Page-level text extractions
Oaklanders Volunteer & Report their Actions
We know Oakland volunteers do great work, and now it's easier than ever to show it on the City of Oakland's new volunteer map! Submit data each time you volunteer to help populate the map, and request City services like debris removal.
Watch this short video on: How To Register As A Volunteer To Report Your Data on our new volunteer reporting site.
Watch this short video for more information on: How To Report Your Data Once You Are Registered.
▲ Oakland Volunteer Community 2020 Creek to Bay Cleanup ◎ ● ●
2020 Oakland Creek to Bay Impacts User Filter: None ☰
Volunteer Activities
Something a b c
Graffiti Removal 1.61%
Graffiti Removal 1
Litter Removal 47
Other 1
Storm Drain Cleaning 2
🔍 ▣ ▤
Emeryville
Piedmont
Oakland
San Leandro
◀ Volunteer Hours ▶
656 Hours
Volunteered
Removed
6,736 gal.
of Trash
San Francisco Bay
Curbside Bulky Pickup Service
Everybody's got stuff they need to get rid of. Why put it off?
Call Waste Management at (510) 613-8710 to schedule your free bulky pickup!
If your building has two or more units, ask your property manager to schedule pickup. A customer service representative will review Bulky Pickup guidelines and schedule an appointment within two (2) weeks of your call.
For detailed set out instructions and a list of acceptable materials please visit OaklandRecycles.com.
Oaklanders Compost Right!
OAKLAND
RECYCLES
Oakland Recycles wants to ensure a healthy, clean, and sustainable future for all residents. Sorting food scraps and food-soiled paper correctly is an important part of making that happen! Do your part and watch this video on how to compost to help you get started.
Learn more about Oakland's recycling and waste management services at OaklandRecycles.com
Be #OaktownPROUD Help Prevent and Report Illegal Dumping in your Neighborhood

### To do
For the string "this", show each line of the entries above where it occurs.

### Problem solution
Watch this short video on: How To Register As A Volunteer To Report Your Data on our new volunteer reporting site.
Watch this short video for more information on: How To Report Your Data Once You Are Registered.
Oakland Recycles wants to ensure a healthy, clean, and sustainable future for all residents. Sorting food scraps and food-soiled paper correctly is an important part of making that happen! Do your part and watch this video on how to compost to help you get started.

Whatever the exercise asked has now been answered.